"Humph!" said Mrs. Wheaton, raising her lorgnette, as became a leader of society. "He is not so fond of her, for all this friendship we have been hearing so much about. Well, it is natural enough. Isabel is far too independent to be really attractive to men, for all her good looks. These advanced women will have to step aside into a class by themselves, and as the men won't follow them, that will mean they will die off naturally, and the world wag its own old way once more."

She was a tall stout woman, with a pale heavy face, and a curious elevation of nose, as if sniffing an unpleasant odor; but which was really meant to express pride of carriage. She wore a somewhat old-fashioned but handsome gown of lavender satin trimmed with point lace about the bodice, and a pair of diamond ear-rings. On one side of her sat the elder Mrs. Colton, in black silk with a point-lace collar; a sweet-faced frankly elderly woman. The third member of the group was a woman who might have been any age between thirty-five and fifty, very thin and dark, with the curiously virginal look peculiar to childless women tainted by a suggestion of morbid sensuality, very difficult to locate. Sometimes it seemed to twist across her thin restless mouth, at others to gleam from her deep-set black eyes with a fleeting wildness. Ordinarily she was smiling with an affected cynicism, and it was plain to be seen that she respected her intellect. She was abominably dressed in a frock of purple merino trimmed with black velvet ribbon; but she wore a gold comb in her hair and a diamond brooch.

As the leader finished her remarks Mrs. Haight brought her teeth together with a snap and shot through them a little hiss. Mrs. Wheaton turned upon her with the gleam of the bird of prey in her little gray cold eyes. All the gossip of Rosewater was very old, scandal rare. "What is it, Minerva?" she asked, eagerly. "Are they engaged? And do you know just why he has come out here?"

"I only know what everybody says about his coming here—that his health ain't good, and he wants to make the ranch pay by running it himself; but that other—" She paused and lifted her thin shoulders significantly. "Well, all I can say is, that if they ain't engaged they ought to be."

Mrs. Wheaton leaned forward eagerly, but Mrs. Colton said, severely: "That is just your evil mind, Minerva. You are always imagining things; comes of having nothing to think about but cards and novels—six children were what you needed."

"I guess I have as much as anybody to think about, what with having no help half the time, and a husband who wants his meals on time whether or no.
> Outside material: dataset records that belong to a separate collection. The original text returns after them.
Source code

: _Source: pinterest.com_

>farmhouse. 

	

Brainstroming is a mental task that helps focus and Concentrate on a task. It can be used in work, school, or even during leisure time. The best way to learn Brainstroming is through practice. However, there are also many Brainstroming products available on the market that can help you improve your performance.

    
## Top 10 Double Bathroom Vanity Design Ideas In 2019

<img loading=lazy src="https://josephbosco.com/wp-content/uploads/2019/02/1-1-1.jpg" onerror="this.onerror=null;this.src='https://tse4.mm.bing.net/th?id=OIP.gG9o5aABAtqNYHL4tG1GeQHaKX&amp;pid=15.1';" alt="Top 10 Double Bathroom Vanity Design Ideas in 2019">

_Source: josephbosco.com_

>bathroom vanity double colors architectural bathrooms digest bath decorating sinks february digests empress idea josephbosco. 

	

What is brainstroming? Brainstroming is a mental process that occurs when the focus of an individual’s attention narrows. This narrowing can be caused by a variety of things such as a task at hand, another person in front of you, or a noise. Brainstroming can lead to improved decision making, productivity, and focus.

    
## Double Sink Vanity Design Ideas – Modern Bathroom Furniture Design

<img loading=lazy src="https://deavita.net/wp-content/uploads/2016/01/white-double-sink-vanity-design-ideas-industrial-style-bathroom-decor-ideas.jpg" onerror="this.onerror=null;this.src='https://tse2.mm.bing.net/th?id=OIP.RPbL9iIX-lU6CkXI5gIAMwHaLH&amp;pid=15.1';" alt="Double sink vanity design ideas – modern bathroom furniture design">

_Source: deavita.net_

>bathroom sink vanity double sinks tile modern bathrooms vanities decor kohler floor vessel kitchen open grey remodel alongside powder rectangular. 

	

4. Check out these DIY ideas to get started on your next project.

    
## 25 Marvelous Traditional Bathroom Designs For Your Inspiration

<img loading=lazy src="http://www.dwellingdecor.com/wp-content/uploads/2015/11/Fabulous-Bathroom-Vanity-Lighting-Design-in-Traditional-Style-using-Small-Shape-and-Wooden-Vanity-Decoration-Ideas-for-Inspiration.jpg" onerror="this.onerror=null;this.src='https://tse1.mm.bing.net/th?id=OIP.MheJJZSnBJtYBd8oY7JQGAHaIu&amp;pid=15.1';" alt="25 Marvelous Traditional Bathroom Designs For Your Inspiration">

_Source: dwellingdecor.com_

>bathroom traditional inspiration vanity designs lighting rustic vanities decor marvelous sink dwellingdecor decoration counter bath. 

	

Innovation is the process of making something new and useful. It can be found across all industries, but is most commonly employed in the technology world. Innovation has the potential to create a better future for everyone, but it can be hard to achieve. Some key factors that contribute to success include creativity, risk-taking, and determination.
And I guess I worked as hard in the City Improvement Club as anybody until we got all those concrete sidewalks for the town, let alone the parks. What if I do read novels and play cards for recreation? Too much thinking ain't good for anybody."

"Oh, never mind," interrupted Mrs. Wheaton, hastily. "But what did you mean, anyhow?"

"Well, as you know, I don't sleep very well, and I often get up and sit at the window, watching for the boat 'bus, and just imagining where the people who are out late, or up early, are going to and what they are thinking about. Well, I've seen him"—jerking her shoulder at Gwynne, who was now dancing with Miss Boutts—"I've seen him riding home from here as late as ten or half-past, many a night. He may have been duck-shooting and stayed to supper. That's all right, but he could go home just after. I for one don't think it's decent—a girl living all alone like she does. If he wants to shoot ducks, anyhow, why don't he join a club? If he does all his shooting here it's to be with her, and no mistake. I've said from the very first, it's downright indecent for a girl to live alone on a farm—no chaperon, not even a woman servant. I, for one, think that Isabel Otis has done just as she pleased long enough, and ought to be called down."

"It is only natural that she should do as she pleases now that she has the chance, poor soul," said Mrs. Colton. "She never had anything but trouble and sorrow in her life until James Otis died. I wish he could have died when she was little and I could have brought her up. That life, and then her sudden liberty, have made her independent and advanced, but I can't say that I like it myself. I wish she were more like Anabel. It's odd they're not more alike, being such friends."

"I quite agree with Minerva!" announced the leader. "Isabel ought to have a chaperon. I don't doubt she's all she should be or I shouldn't be here to-night, friend of her mother's or not; but I suggested to her only yesterday—I had a little talk with her on Main Street—that she get some respectable old maid or widow to live with her."